Rule 12 says that you should aim to own N+1 bikes, where N is the number you have now. While that's completely tongue-in-cheek, there's some merit to having gear fit for purpose.
For example I have a fast road bike, which is uncomfortable in the rain and useless for carrying stuff. I also have a 20" folder with carriers and mudguards/fenders, which is okay for moving things, towing a trailer, and works well in the rain. But fast it is not.
The advantages of multiple bikes is flexibility
- Each can be set up for specific types of riding
- You can have a dedicated rain bike without having to add stuff
- Spare bike to ride if one is down for some reason
- Spare bike to offer to other people if they visit
The disadvantages are
- Extra cost - bikes aren't as expensive as cars, but aren't generally free either.
- Storage space - you can only ride one at a time, the rest will be stored somewhere.
- Upkeep - more bikes means more things to maintain and service, but your mileage is spread over more things.
- Records - you will need to keep better records over what was changed when, and how much mileage a bike has done.
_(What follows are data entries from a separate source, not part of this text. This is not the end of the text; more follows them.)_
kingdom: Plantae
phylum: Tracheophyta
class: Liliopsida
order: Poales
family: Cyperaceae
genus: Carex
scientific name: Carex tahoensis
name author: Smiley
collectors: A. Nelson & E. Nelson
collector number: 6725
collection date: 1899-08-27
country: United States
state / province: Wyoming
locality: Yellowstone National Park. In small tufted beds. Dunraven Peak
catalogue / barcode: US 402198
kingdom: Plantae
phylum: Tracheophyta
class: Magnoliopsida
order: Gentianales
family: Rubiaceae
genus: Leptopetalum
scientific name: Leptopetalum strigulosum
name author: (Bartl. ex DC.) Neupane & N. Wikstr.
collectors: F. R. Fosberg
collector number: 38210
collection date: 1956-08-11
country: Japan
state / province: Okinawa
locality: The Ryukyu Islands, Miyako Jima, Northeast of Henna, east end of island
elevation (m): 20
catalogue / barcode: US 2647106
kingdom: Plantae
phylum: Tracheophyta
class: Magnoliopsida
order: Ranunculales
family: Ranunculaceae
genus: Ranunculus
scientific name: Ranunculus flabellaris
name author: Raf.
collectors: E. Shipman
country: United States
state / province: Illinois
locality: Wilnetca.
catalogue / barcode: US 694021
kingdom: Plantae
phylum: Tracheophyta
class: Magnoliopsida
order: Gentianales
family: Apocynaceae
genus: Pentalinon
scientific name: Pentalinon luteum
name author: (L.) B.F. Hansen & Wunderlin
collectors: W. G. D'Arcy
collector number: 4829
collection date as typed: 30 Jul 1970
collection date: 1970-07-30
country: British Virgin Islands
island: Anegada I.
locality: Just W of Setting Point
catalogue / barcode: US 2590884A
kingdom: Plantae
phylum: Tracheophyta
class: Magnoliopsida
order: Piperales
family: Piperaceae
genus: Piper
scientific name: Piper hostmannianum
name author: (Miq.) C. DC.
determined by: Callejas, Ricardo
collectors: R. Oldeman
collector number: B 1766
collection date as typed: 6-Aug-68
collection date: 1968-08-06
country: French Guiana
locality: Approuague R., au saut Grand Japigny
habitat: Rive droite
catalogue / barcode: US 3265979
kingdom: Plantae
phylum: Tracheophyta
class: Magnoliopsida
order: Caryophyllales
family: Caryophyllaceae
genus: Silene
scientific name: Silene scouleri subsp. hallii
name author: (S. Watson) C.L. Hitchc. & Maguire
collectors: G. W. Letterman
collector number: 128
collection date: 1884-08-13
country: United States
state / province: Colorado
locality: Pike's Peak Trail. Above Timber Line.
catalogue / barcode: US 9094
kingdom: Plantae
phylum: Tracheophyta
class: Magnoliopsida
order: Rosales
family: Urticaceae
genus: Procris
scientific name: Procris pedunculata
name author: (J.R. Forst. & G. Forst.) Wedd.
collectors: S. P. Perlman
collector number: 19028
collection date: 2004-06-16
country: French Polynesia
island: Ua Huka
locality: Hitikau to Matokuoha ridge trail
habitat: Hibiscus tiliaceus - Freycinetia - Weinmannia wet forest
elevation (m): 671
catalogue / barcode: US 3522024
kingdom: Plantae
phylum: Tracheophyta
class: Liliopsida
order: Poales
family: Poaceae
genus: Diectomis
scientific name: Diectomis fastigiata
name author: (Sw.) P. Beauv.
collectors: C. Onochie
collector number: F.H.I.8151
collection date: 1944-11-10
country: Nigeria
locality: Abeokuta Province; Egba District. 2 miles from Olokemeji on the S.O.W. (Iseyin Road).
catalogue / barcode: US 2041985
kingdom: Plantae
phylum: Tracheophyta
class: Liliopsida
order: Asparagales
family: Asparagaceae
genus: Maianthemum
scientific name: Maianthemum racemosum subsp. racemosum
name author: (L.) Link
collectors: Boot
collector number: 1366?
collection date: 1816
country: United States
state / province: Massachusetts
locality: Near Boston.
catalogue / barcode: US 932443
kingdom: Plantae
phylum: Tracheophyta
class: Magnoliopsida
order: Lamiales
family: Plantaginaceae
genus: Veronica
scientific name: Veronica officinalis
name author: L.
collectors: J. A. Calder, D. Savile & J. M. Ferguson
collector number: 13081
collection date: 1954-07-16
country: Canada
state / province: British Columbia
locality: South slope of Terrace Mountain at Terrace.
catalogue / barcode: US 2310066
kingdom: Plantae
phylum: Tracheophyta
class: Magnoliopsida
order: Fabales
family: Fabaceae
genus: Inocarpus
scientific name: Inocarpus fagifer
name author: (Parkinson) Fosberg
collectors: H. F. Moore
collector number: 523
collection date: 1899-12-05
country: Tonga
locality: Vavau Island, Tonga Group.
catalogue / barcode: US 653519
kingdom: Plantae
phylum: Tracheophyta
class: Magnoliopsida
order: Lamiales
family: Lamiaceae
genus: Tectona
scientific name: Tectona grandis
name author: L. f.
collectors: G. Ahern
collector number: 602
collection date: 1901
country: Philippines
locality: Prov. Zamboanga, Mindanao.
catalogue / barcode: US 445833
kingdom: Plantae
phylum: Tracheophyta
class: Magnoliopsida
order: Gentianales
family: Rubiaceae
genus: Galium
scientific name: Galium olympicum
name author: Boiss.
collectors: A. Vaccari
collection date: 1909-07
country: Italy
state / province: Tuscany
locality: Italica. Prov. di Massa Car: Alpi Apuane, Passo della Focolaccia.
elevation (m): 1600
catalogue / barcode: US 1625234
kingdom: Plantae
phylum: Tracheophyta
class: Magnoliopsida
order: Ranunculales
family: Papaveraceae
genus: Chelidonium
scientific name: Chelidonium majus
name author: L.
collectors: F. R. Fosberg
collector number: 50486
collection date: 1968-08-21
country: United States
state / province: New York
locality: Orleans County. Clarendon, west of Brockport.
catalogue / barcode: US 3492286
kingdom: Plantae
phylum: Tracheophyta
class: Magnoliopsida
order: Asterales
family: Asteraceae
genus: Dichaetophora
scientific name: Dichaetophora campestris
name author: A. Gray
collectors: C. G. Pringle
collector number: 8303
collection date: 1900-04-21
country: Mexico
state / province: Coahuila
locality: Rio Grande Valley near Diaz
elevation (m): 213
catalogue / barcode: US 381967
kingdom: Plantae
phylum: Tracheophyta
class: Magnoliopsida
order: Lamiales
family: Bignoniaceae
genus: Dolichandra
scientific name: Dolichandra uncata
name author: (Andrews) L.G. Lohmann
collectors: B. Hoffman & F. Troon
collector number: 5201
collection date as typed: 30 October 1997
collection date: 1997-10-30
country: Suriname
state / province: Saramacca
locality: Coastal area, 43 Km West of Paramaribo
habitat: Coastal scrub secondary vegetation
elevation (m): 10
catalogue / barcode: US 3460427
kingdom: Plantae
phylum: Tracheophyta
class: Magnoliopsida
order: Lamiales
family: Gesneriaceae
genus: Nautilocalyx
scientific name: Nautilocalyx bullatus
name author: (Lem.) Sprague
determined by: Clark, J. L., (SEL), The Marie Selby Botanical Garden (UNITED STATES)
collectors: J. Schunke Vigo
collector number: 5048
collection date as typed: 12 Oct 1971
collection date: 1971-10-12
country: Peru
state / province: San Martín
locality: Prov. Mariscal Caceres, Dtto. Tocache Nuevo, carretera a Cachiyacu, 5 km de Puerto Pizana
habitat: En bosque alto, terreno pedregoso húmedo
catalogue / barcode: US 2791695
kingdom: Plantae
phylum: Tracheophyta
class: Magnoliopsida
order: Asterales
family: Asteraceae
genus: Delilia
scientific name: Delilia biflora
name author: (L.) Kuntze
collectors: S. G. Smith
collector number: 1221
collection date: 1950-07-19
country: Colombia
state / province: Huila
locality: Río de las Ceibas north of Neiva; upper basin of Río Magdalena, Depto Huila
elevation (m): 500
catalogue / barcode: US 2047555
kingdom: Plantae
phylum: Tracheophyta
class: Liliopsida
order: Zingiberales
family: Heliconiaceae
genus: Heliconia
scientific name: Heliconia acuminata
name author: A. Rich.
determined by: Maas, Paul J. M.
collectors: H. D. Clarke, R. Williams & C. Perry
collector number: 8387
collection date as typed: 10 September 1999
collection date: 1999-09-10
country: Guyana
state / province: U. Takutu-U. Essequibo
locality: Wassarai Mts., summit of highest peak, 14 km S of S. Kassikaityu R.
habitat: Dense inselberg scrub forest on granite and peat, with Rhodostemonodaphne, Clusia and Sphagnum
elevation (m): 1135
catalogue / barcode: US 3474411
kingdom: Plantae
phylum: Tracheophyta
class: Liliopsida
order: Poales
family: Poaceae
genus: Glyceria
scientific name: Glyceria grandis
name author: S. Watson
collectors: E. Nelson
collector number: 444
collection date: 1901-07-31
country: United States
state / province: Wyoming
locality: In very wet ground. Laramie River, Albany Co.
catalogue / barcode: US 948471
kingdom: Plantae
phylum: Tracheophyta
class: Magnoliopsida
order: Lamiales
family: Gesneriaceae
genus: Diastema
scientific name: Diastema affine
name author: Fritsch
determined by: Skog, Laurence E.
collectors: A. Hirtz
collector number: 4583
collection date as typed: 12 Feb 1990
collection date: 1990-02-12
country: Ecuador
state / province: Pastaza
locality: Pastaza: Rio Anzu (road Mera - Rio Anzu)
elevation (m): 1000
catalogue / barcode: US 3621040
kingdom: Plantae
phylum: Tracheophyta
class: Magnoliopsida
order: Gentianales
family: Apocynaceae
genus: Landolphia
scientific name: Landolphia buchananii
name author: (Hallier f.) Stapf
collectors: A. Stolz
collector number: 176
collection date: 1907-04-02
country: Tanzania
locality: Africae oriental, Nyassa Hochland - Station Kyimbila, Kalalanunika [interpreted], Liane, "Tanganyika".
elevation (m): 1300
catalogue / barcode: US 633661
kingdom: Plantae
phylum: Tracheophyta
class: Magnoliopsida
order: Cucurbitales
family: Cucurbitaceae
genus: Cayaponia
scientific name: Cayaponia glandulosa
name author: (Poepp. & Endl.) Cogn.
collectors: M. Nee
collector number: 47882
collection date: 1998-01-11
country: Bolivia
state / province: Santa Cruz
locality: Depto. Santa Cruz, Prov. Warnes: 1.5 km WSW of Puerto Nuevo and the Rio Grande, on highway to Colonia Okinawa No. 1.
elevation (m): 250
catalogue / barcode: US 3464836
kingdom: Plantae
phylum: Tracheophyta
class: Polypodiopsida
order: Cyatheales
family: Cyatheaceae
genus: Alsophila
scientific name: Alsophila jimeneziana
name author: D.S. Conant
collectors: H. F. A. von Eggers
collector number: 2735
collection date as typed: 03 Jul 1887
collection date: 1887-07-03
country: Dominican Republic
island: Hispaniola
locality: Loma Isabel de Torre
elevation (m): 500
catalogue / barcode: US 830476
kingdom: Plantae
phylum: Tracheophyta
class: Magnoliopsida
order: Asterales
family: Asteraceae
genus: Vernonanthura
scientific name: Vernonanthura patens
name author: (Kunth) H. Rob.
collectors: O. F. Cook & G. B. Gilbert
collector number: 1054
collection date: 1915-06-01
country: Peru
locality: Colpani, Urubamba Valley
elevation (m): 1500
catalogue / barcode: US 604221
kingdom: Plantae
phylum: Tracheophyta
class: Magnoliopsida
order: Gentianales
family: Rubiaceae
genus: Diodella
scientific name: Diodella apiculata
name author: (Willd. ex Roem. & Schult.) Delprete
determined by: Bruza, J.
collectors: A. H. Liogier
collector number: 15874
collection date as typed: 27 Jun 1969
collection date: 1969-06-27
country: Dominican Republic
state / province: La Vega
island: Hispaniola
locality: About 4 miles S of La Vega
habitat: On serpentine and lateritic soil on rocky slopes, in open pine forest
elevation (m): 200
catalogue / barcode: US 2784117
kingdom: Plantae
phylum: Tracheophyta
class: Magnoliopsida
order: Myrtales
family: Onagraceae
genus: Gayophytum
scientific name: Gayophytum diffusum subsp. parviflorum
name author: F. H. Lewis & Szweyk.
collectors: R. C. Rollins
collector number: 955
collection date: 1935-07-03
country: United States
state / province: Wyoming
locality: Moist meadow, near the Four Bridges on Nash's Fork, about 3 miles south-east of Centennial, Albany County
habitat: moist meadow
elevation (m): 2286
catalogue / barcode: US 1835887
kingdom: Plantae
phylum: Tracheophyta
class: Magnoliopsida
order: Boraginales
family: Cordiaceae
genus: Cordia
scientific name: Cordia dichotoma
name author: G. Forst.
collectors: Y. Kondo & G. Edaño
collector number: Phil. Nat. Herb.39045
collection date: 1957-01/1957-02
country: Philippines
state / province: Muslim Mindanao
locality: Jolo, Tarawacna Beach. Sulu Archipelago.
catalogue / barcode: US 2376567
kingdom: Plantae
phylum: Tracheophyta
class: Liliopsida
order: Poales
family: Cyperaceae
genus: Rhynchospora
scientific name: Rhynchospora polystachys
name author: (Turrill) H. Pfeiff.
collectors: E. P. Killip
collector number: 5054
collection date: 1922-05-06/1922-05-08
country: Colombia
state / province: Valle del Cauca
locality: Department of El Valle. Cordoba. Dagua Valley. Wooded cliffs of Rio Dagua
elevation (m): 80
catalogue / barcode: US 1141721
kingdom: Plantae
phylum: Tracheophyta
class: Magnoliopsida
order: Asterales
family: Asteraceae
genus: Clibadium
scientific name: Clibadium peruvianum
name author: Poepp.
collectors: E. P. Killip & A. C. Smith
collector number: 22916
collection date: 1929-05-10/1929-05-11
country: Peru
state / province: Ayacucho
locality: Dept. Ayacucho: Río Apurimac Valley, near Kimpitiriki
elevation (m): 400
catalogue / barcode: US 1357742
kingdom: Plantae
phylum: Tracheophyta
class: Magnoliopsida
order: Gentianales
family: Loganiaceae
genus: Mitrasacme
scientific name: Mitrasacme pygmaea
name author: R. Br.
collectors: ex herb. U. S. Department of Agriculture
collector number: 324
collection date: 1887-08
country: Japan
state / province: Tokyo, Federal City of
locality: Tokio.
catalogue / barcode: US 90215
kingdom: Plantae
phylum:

I use strava for this.
In your case, the bike might be "over the recommended load" but you're working on that BY riding.
If you find that the bike is not performing to your needs then an additional/replacement bike might help. This is different from you not performing as expected!
What would a fatbike do for you that your current bike doesn't? It would likely go slower, weigh more, be harder to climb grades, and tubes/tyres are expensive. On the plus side it would "float" over sand snow and loose dirt better, but it is not necessarily going to be any stronger or tougher than your existing bike.
You're only 20 kilos heavier than me, and you've already uprated the rear wheel. I'd suggest riding it while you work on your fitness, and plan on a replacement bike in a couple years.